Noia e solitudine ti spingono a mangiare? Parliamo di “fame emotiva”

Quando le sensazioni piacevoli non derivano dalle relazioni, dal lavoro o dagli altri aspetti della vita quotidiana, la persona può cercare di procurarsele in altri modi.

Mangiare è  sicuramente uno dei modi più diffusi per provare emozioni positive: il cibo è quasi sempre disponibile e non necessariamente richiede preparazioni lunghe e laboriose (specialmente per gli spuntini).

In altre parole, si riesce ad avere il cibo che si vuole quando si vuole.

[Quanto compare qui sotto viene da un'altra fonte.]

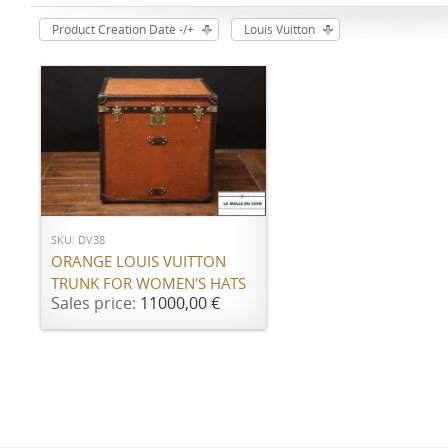
Product Creation Date -/+
Louis Vuitton
ADD TO CART
SKU: DV38
ORANGE LOUIS VUITTON
TRUNK FOR WOMEN'S HATS
Sales price:
11000,00 €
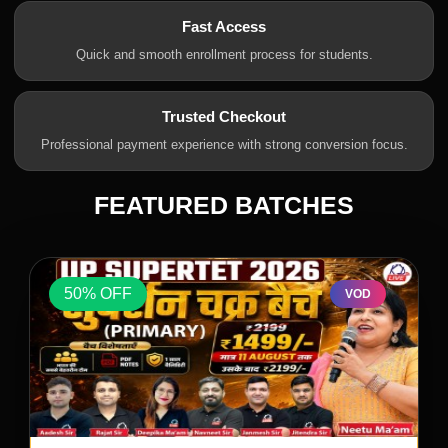
Fast Access
Quick and smooth enrollment process for students.
Trusted Checkout
Professional payment experience with strong conversion focus.
FEATURED BATCHES
50% OFF
VOD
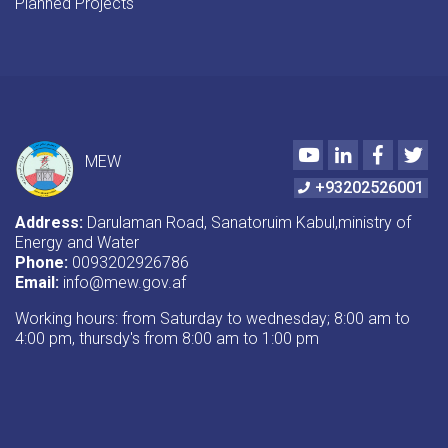
Planned Projects
Youtube
LinkedIn
Faceboo
Twi
MEW
+93202526001
Address:
Darulaman Road, Sanatoruim Kabul,ministry of
Energy and Water
Phone:
0093202926786
Email:
info@mew.gov.af
Working hours: from Saturday to wednesday; 8:00 am to
4:00 pm, thursdy's from 8:00 am to 1:00 pm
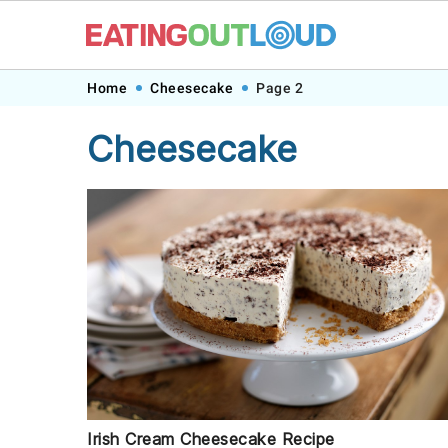
Skip
Skip
Skip
Home
Cheesecake
Page 2
to
to
to
Cheesecake
primary
main
footer
navigation
content
Irish Cream Cheesecake Recipe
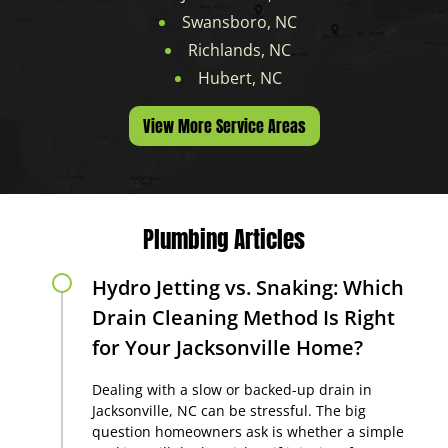
Swansboro, NC
Richlands, NC
Hubert, NC
View More Service Areas
Plumbing Articles
Hydro Jetting vs. Snaking: Which
Drain Cleaning Method Is Right
for Your Jacksonville Home?
Dealing with a slow or backed-up drain in
Jacksonville, NC can be stressful. The big
question homeowners ask is whether a simple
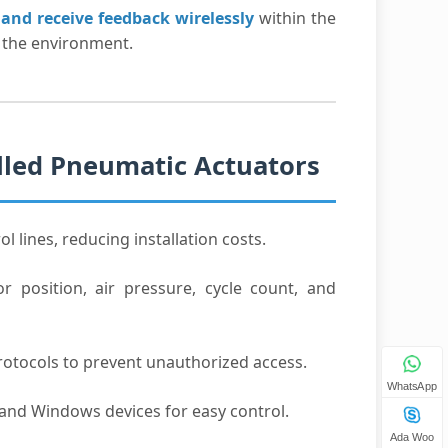
and receive feedback wirelessly
within the
 the environment.
olled Pneumatic Actuators
l lines, reducing installation costs.
r position, air pressure, cycle count, and
rotocols to prevent unauthorized access.
WhatsApp
 and Windows devices for easy control.
Ada Woo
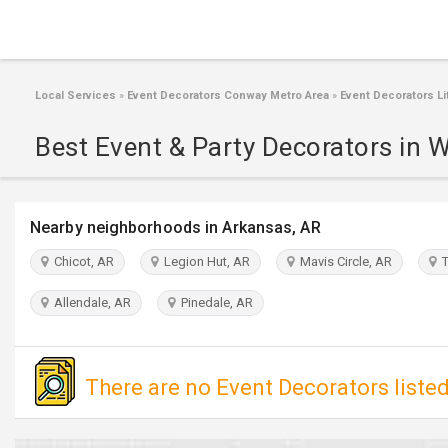
Local Services
»
Event Decorators Conway Metro Area
»
Event Decorators Lit
Best Event & Party Decorators in W
Nearby neighborhoods in Arkansas, AR
Chicot, AR
Legion Hut, AR
Mavis Circle, AR
T
Allendale, AR
Pinedale, AR
There are no Event Decorators listed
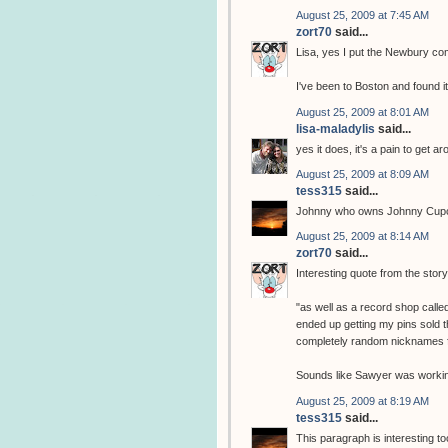
August 25, 2009 at 7:45 AM
zort70
said...
Lisa, yes I put the Newbury comi
I've been to Boston and found it 
August 25, 2009 at 8:01 AM
lisa-maladylis
said...
yes it does, it's a pain to get
August 25, 2009 at 8:09 AM
tess315
said...
Johnny who owns Johnny Cupc
August 25, 2009 at 8:14 AM
zort70
said...
Interesting quote from the stor
"as well as a record shop call
ended up getting my pins sold t
completely random nicknames f
Sounds like Sawyer was workin
August 25, 2009 at 8:19 AM
tess315
said...
This paragraph is interesting to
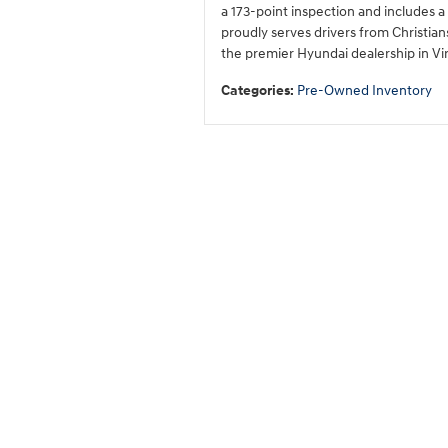
a 173-point inspection and includes
proudly serves drivers from Christian
the premier Hyundai dealership in Vir
Categories
:
Pre-Owned Inventory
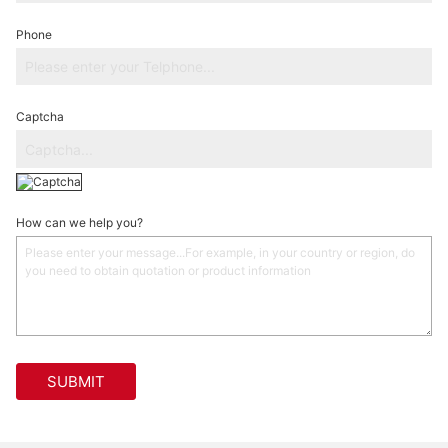
Phone
Captcha
How can we help you?
SUBMIT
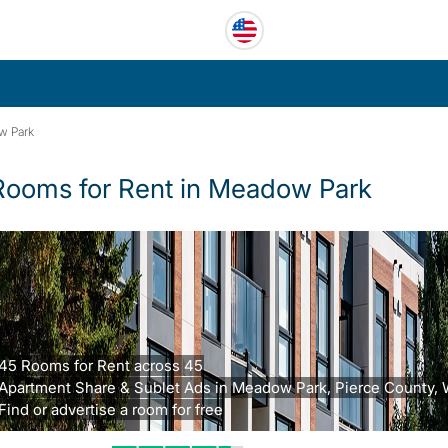
w Park
Rooms for Rent in Meadow Park
45 Rooms for Rent across 45
Apartment Share & Sublet Ads in Meadow Park, Pierce County, 
Find or advertise a room for free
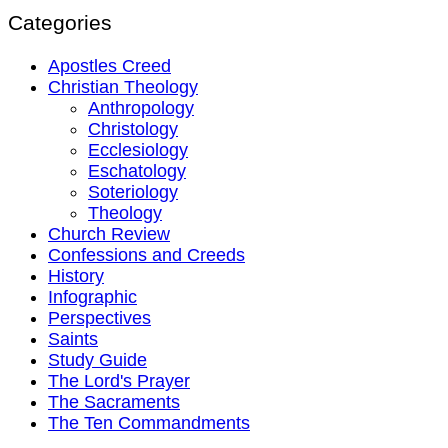
Categories
Apostles Creed
Christian Theology
Anthropology
Christology
Ecclesiology
Eschatology
Soteriology
Theology
Church Review
Confessions and Creeds
History
Infographic
Perspectives
Saints
Study Guide
The Lord's Prayer
The Sacraments
The Ten Commandments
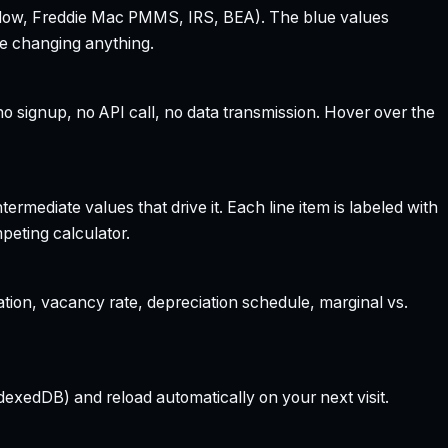
 Zillow, Freddie Mac PMMS, IRS, BEA). The blue values
re changing anything.
 signup, no API call, no data transmission. Hover over the
rmediate values that drive it. Each line item is labeled with
peting calculator.
ation, vacancy rate, depreciation schedule, marginal vs.
dexedDB) and reload automatically on your next visit.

Considerato da questo punto di vista, mangiare è probabilmente il modo più efficiente e produttivo di gratificarsi, anche se, come sappiamo, comporta conseguenze indesiderate come l’aumento di peso, il senso di colpa o l’insoddisfazione per le proprie forme corporee.

Un sano equilibrio personale è la carta vincente per instaurare un altrettanto sano rapporto con il cibo.

 

Il legame tra Alimentazione ed Emozioni

Alcuni alimenti possono alterare il nostro stato emotivo: un pasto ricchi di grassi rallenta l’attività cerebrale e rende assonnati e irascibili; lo zucchero e la caffeina  possono causare stanchezza, malumore e nervosismo.

È certo che le scelte alimentari  che facciamo influiscono sul nostro stato d’animo, così come i nostri stati d’animo  possono spingerci a mettere in atto comportamenti alimentari impulsivi e non salutari.

 Ansia  – Tra tutte le emozioni, l’ansia è senza dubbio lo stato emotivo che più scatena l’alimentazione impulsiva. Studi psicologici hanno dimostrato che se si conosce la causa dell’ansia e ci si sente in grado di controllarla, non si avverte il bisogno di mangiare. Dunque, siamo spinti a utilizzare il cibo come “calmante” solo in quelle situazioni in cui la causa dell’ansia è a noi ignota.

È utile pertanto identificare la fonte dell’ansia e sviluppare delle tecniche per ridurla senza ricorrere al cibo: le tecniche cognitivo- comportamentali , le tecniche di rilassamento e un supporto psicologico.

 Noia – La noia è un nemico sempre in agguato che ci spinge ad utilizzare il cibo per “riempire il tempo e il vuoto che sentiamo dentro di noi”: sarà opportuno organizzare e pianificare attività che riescano a impegnare la persona, distogliendola dall’impulso alimentare.

Rabbia – L’atto impulsivo di mangiare è, senza dubbio, un modo non sano per gestire la rabbia: permette di esprimere indirettamente la rabbia repressa e di prevenire l’aperta manifestazione della collera grazie alla copertura del cibo.

Proprio in base a queste considerazioni l’aspetto fondamentale degli interventi di psico-educazione alimentare è aiutare il cliente a riconoscere il proprio sentimento di rabbia e poi esprimerlo in modo costruttivo.

Solitudine, ansia, rabbia, noia o ancora stress, problemi nelle relazioni interpersonali e scarsa autostima sono tutti stati emotivi che inducono la persona a iper-alimentarsi, causando inevitabilmente un aumento di peso indesiderato.

Riconoscere la grande influenza delle emozioni sul comportamento alimentare rappresenta il primo e fondamentale passo per chiedere aiuto e, con il supporto di un professionista, imparare a gestirli in modo sano ed equilibrato.